Turn the lines below into a JSON list of strings, one string per line, skipping blank lines. Leave out the pictures.

(Region boundary data)
-- start --

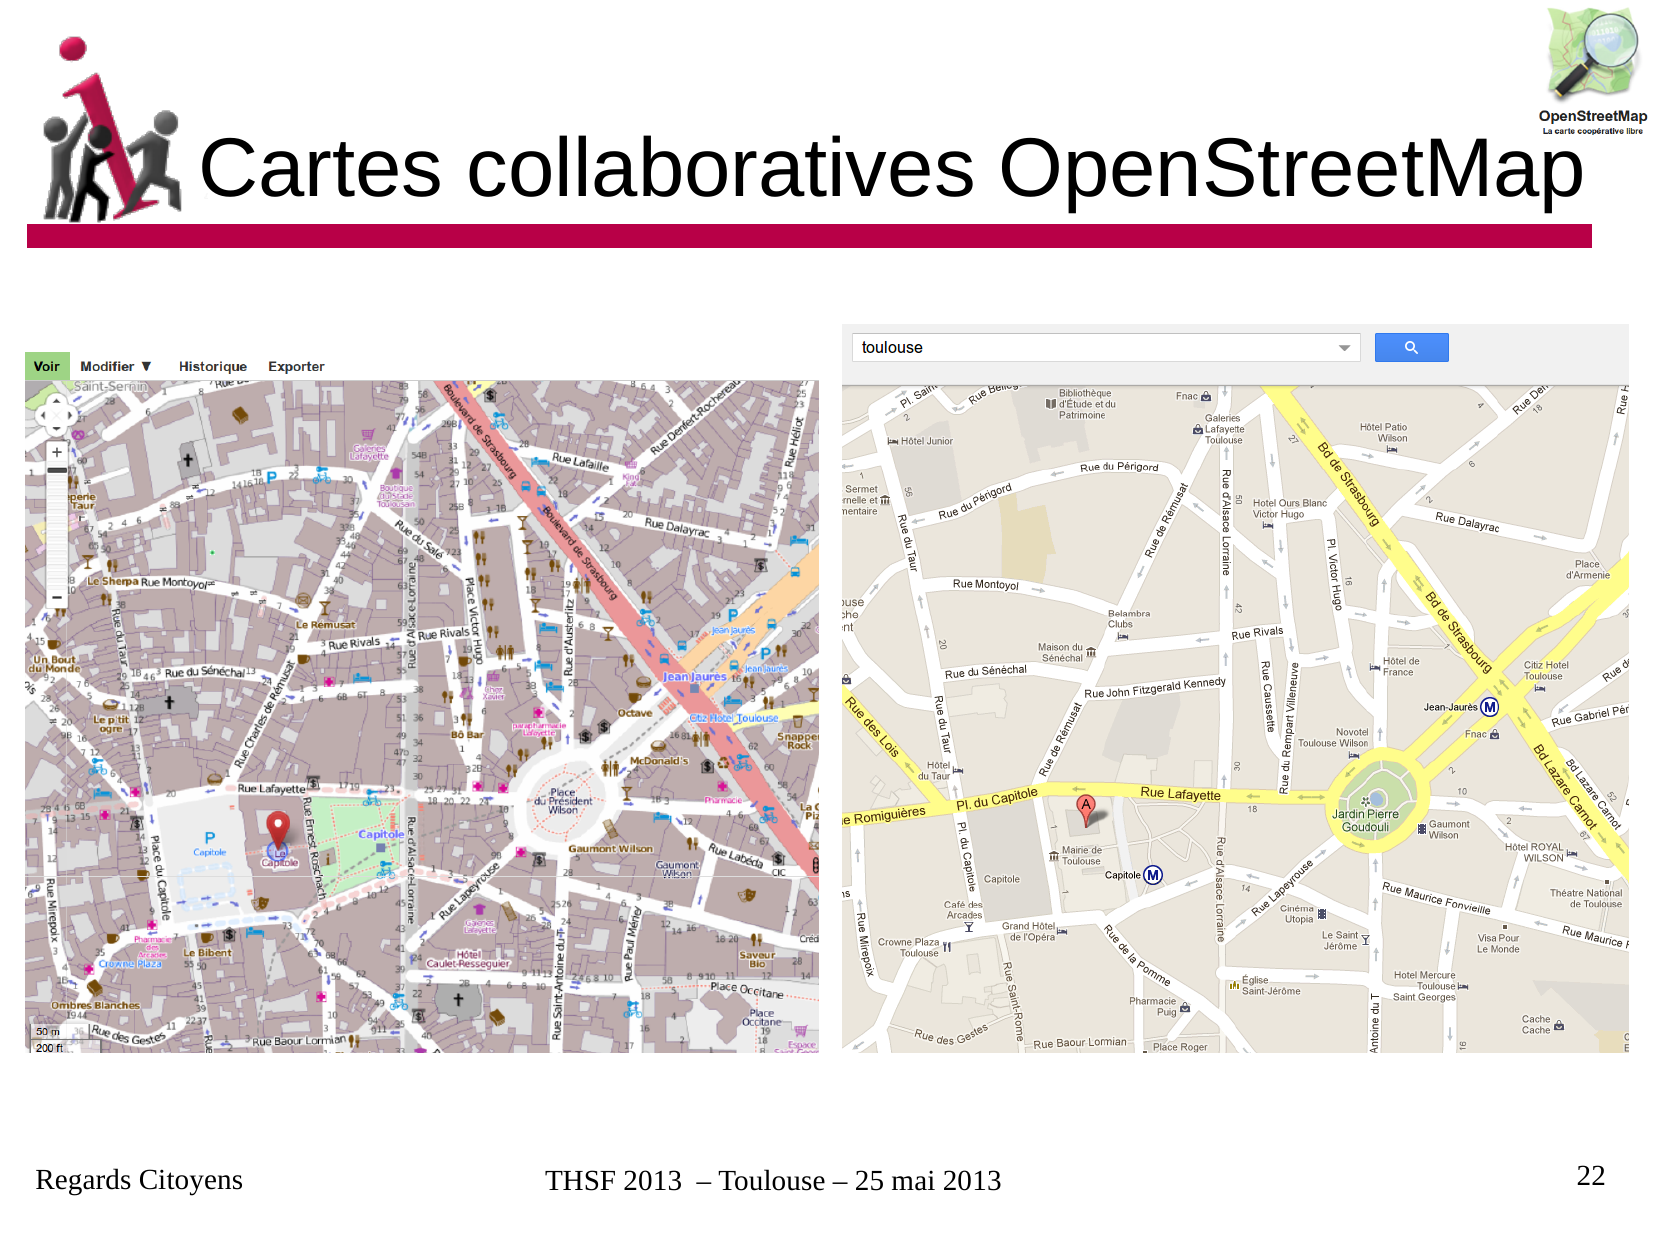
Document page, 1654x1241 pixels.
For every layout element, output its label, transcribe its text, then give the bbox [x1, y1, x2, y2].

picture [842, 324, 1629, 1053]
picture [25, 352, 819, 1053]
picture [1533, 1, 1654, 145]
title Cartes collaboratives OpenStreetMap [198, 63, 1648, 271]
picture [27, 31, 208, 224]
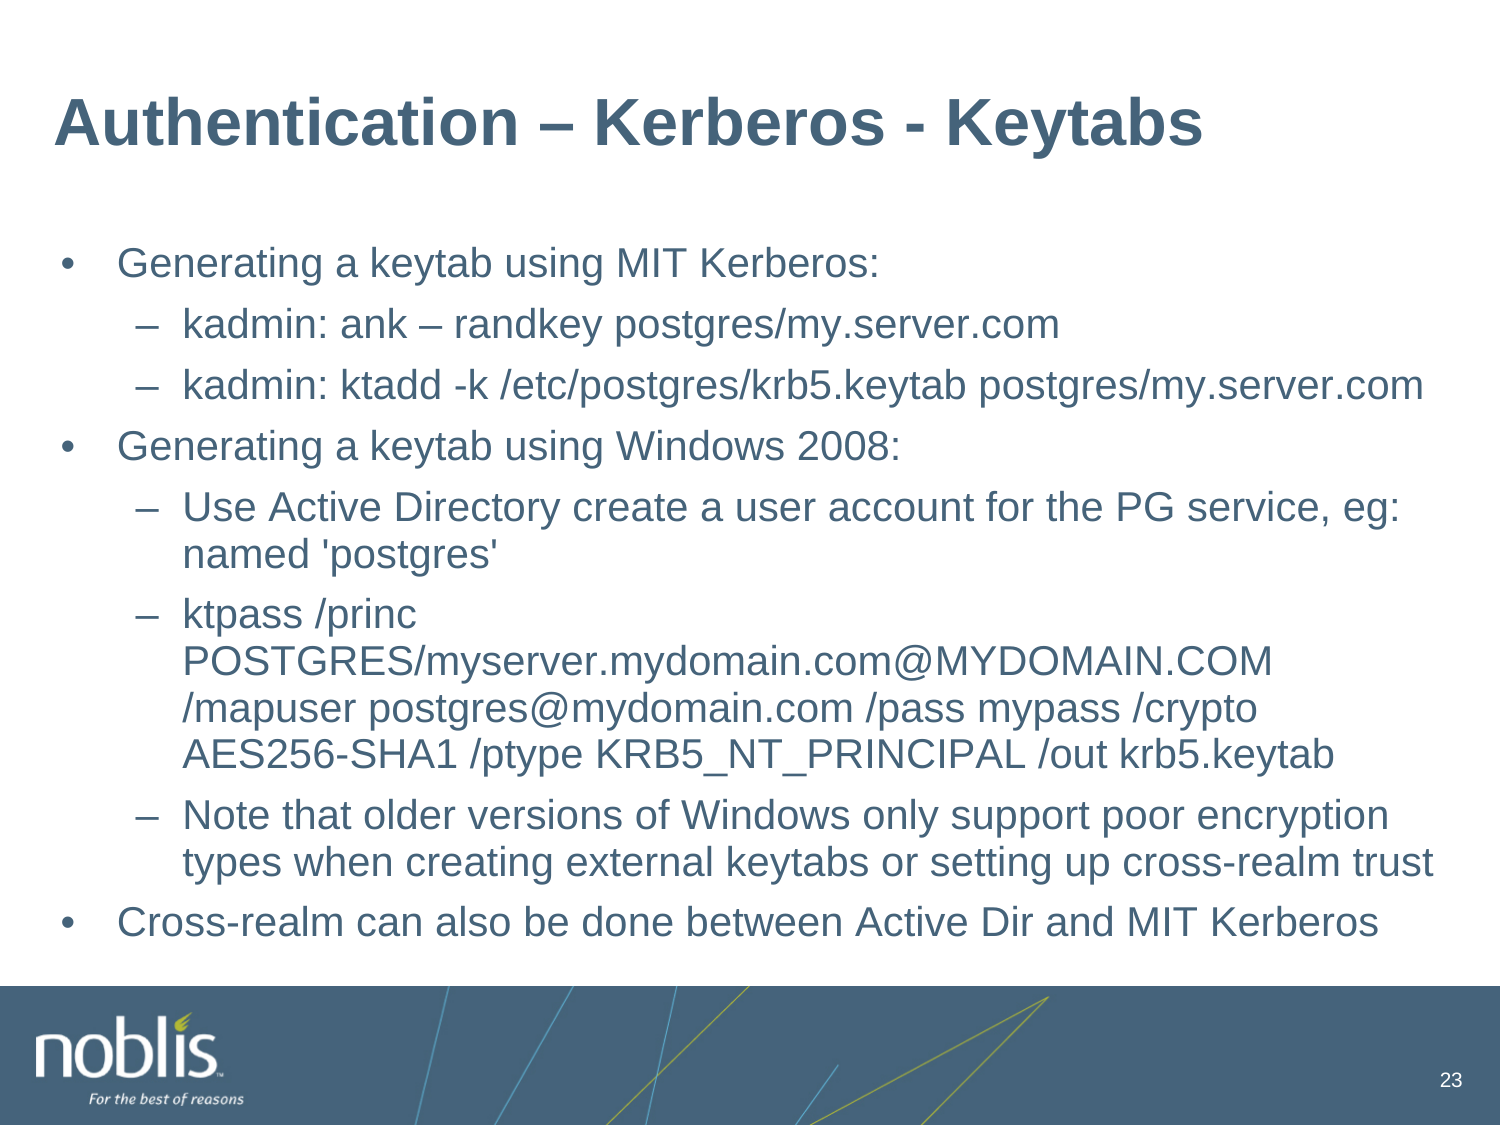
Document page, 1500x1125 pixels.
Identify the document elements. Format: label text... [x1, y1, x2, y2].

picture [0, 986, 1500, 1125]
list Generating a keytab using MIT Kerberos: kadmin: ank – randkey postgres/my.server.com kadmin: ktadd -k /etc/postgres/krb5.keytab postgres/my.server.com Generating a keytab using Windows 2008: Use Active Directory create a user account for the PG service, eg: named 'postgres' ktpass /princ POSTGRES/myserver.mydomain.com@MYDOMAIN.COM /mapuser postgres@mydomain.com /pass mypass /crypto AES256-SHA1 /ptype KRB5_NT_PRINCIPAL /out krb5.keytab Note that older versions of Windows only support poor encryption types when creating external keytabs or setting up cross-realm trust Cross-realm can also be done between Active Dir and MIT Kerberos [60, 239, 1437, 968]
title Authentication – Kerberos - Keytabs [53, 38, 1438, 211]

-- end --

FINAL RESULT
[
  "Document page, 1654x1241 pixels.",
  "For every layout element, output its label, transcribe its text, then give the bbox [x1, y1, x2, y2].",
  "picture [842, 324, 1629, 1053]",
  "picture [25, 352, 819, 1053]",
  "picture [1533, 1, 1654, 145]",
  "title Cartes collaboratives OpenStreetMap [198, 63, 1648, 271]",
  "picture [27, 31, 208, 224]",
  "Document page, 1500x1125 pixels.",
  "Identify the document elements. Format: label text... [x1, y1, x2, y2].",
  "picture [0, 986, 1500, 1125]",
  "list Generating a keytab using MIT Kerberos: kadmin: ank – randkey postgres/my.server.com kadmin: ktadd -k /etc/postgres/krb5.keytab postgres/my.server.com Generating a keytab using Windows 2008: Use Active Directory create a user account for the PG service, eg: named 'postgres' ktpass /princ POSTGRES/myserver.mydomain.com@MYDOMAIN.COM /mapuser postgres@mydomain.com /pass mypass /crypto AES256-SHA1 /ptype KRB5_NT_PRINCIPAL /out krb5.keytab Note that older versions of Windows only support poor encryption types when creating external keytabs or setting up cross-realm trust Cross-realm can also be done between Active Dir and MIT Kerberos [60, 239, 1437, 968]",
  "title Authentication – Kerberos - Keytabs [53, 38, 1438, 211]"
]